**Directions**
Transcribe only the part of the material below that begins at the line containing "nose: (311, 400)" and ends at the line containing "right back paw: (510, 376)", with both kept and images left out.

**Source material**
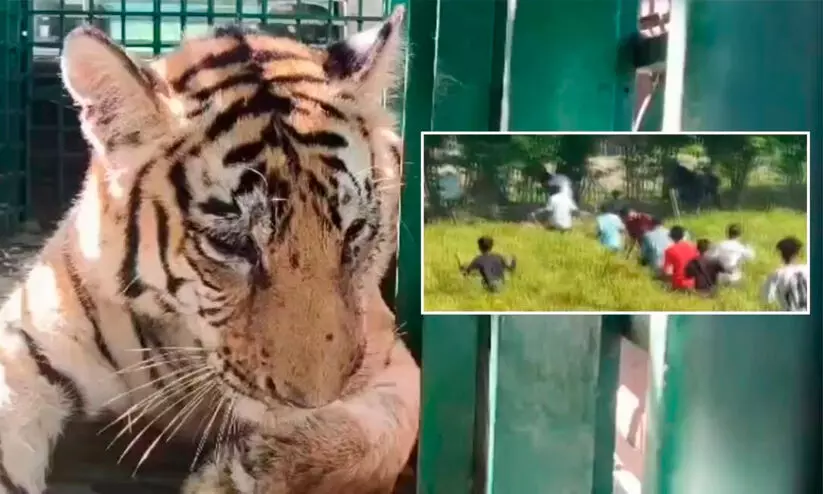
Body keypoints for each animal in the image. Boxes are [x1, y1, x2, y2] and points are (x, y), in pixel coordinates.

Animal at [0, 5, 417, 494]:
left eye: (354, 231)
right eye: (230, 243)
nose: (311, 400)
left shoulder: (391, 362)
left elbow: (376, 440)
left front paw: (237, 473)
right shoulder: (28, 343)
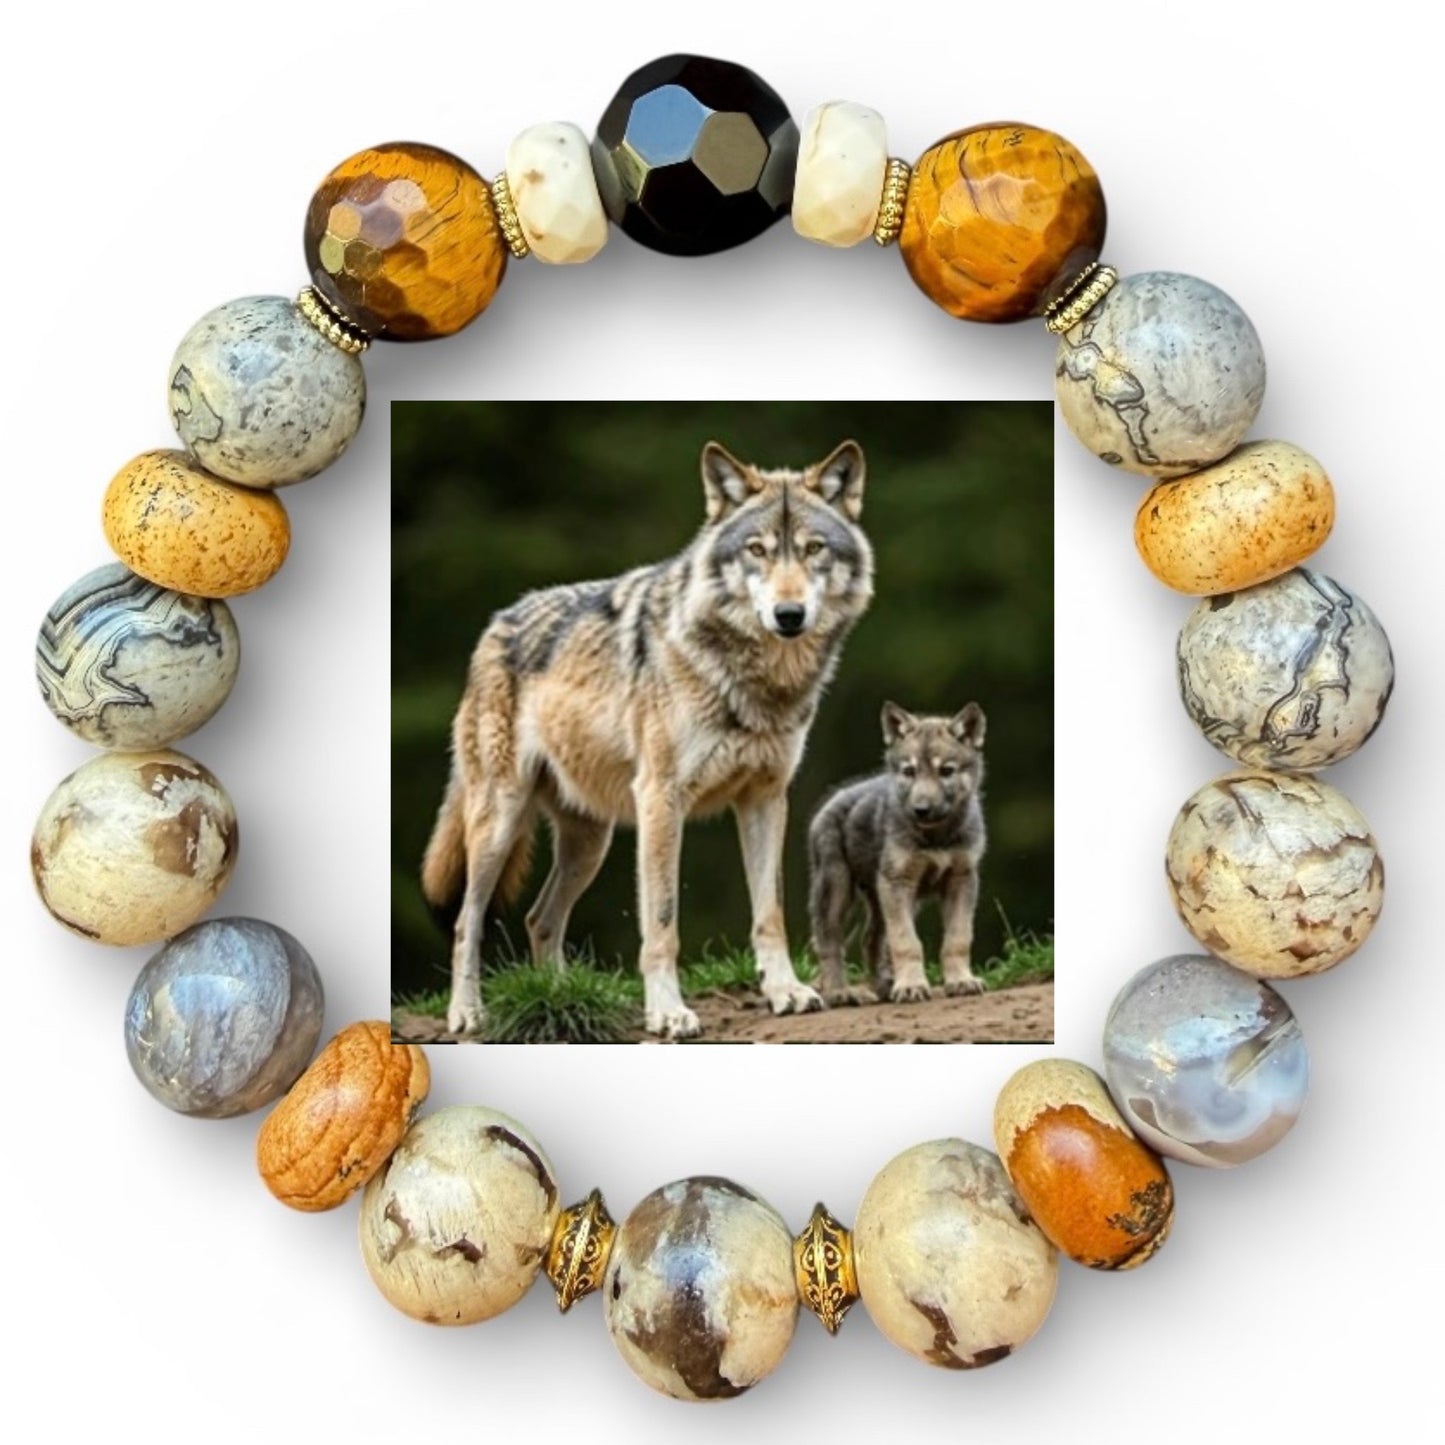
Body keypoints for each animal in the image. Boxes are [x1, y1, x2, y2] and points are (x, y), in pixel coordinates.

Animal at [422, 440, 874, 1039]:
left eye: (813, 549)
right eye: (756, 550)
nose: (789, 614)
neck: (754, 681)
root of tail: (496, 623)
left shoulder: (765, 799)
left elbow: (770, 913)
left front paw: (786, 991)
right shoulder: (662, 800)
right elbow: (661, 923)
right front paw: (668, 1012)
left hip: (590, 843)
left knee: (539, 919)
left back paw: (563, 1001)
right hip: (499, 823)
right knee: (466, 921)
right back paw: (467, 1012)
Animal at [808, 701, 987, 1005]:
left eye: (946, 771)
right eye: (909, 771)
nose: (921, 809)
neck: (935, 839)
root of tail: (835, 797)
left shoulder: (961, 879)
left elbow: (958, 939)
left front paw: (961, 981)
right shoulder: (898, 883)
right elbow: (907, 942)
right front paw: (912, 986)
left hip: (886, 900)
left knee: (870, 939)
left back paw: (883, 986)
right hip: (838, 890)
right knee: (829, 940)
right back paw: (838, 992)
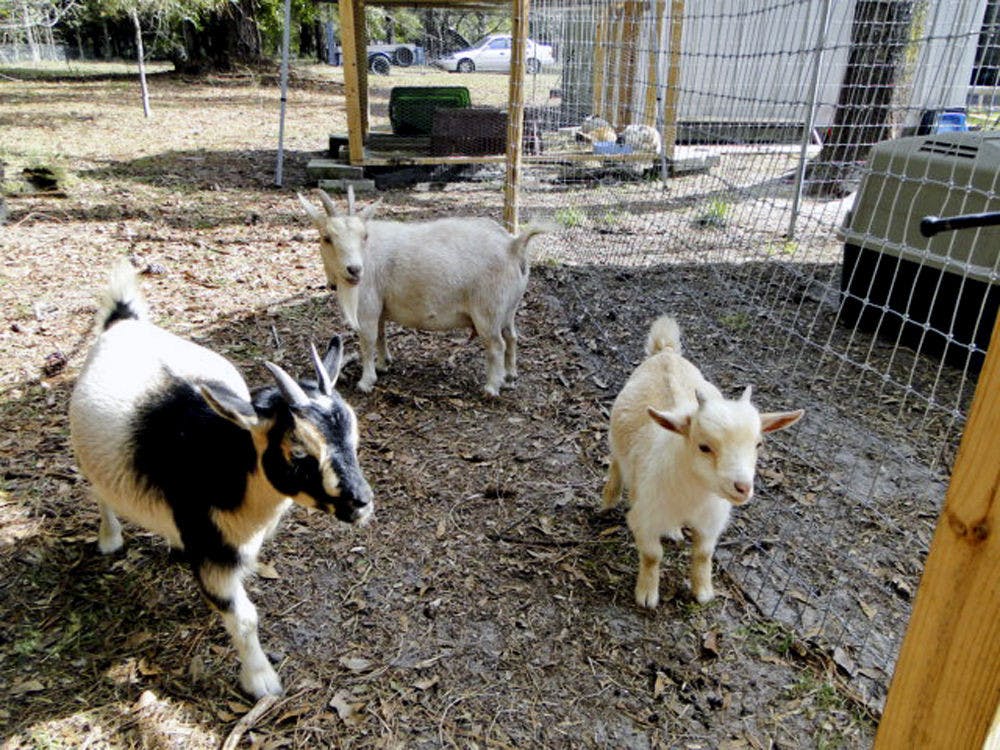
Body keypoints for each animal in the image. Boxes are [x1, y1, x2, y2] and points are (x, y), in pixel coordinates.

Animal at [69, 261, 374, 698]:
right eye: (298, 451)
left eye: (353, 434)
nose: (361, 501)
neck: (224, 467)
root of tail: (123, 321)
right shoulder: (214, 551)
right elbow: (244, 617)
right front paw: (262, 682)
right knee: (100, 493)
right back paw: (109, 539)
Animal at [298, 189, 547, 396]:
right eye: (326, 238)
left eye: (364, 236)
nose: (355, 270)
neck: (366, 254)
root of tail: (513, 245)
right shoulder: (379, 306)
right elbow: (380, 335)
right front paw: (383, 364)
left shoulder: (367, 306)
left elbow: (367, 341)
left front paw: (366, 381)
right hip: (509, 307)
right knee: (512, 337)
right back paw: (510, 376)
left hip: (488, 310)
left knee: (497, 344)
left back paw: (492, 388)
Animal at [601, 315, 803, 608]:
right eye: (704, 446)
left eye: (758, 444)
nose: (742, 487)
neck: (694, 492)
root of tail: (666, 352)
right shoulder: (645, 517)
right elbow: (652, 555)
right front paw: (647, 594)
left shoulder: (711, 521)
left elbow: (704, 554)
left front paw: (704, 591)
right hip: (616, 442)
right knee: (617, 463)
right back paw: (608, 500)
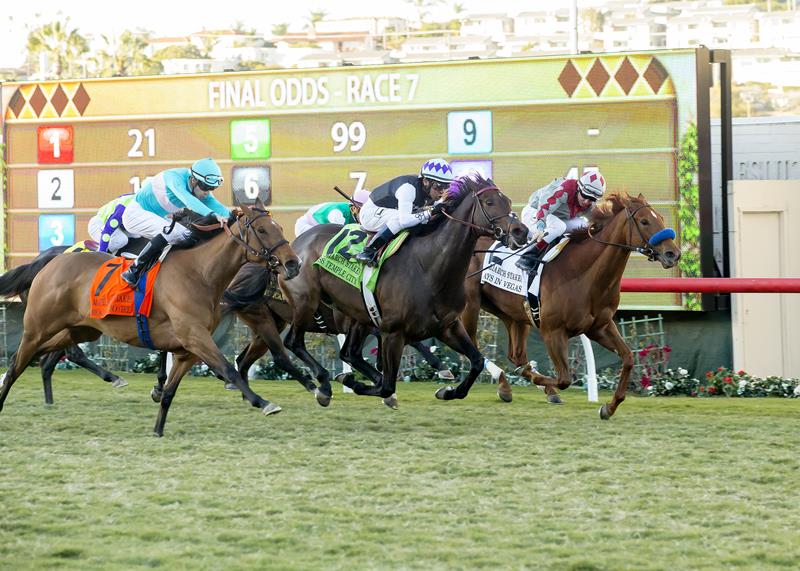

**Solution for this task**
nose: (311, 400)
left shoulder: (391, 362)
left elbow: (376, 440)
left front paw: (237, 473)
right shoulder: (28, 343)
Body keypoints for each animal in the image. Boxes are [x1, y1, x2, y2] and points are (x, y), in pixel coordinates.

Animal at [422, 440, 874, 1039]:
left eye: (813, 549)
right eye: (756, 550)
nose: (789, 614)
neck: (754, 681)
root of tail: (496, 623)
left shoulder: (765, 799)
left elbow: (770, 913)
left front paw: (786, 991)
right shoulder: (662, 800)
right elbow: (661, 923)
right front paw: (668, 1012)
left hip: (590, 843)
left knee: (539, 919)
left back paw: (563, 1001)
right hip: (499, 823)
right knee: (466, 921)
right back paw: (467, 1012)
Animal at [808, 701, 987, 1005]:
left eye: (946, 771)
right eye: (909, 771)
nose: (921, 809)
neck: (935, 839)
root of tail: (835, 797)
left shoulder: (961, 879)
left elbow: (958, 939)
left front paw: (961, 981)
right shoulder: (898, 883)
right elbow: (907, 942)
right front paw: (912, 986)
left hip: (886, 900)
left knee: (870, 939)
left back paw: (883, 986)
right hip: (838, 890)
right knee: (829, 940)
right back paw: (838, 992)
Body keypoints for each animal in the image. Boxes are [x1, y1, x2, y2] and points are (x, y), in pixel coordinates.

Animal at [69, 261, 374, 698]:
right eye: (298, 451)
left eye: (353, 434)
nose: (361, 501)
neck: (224, 467)
root of tail: (123, 321)
right shoulder: (214, 551)
right elbow: (244, 617)
right front paw: (262, 682)
right knee: (100, 493)
right back paw: (109, 539)
Animal at [298, 189, 547, 396]:
right eye: (326, 238)
left eye: (364, 236)
nose: (355, 270)
neck: (366, 254)
root of tail: (513, 245)
right shoulder: (379, 306)
right elbow: (380, 335)
right front paw: (383, 364)
left shoulder: (367, 306)
left elbow: (367, 341)
left front paw: (366, 381)
right hip: (509, 307)
right knee: (512, 337)
right back paw: (510, 376)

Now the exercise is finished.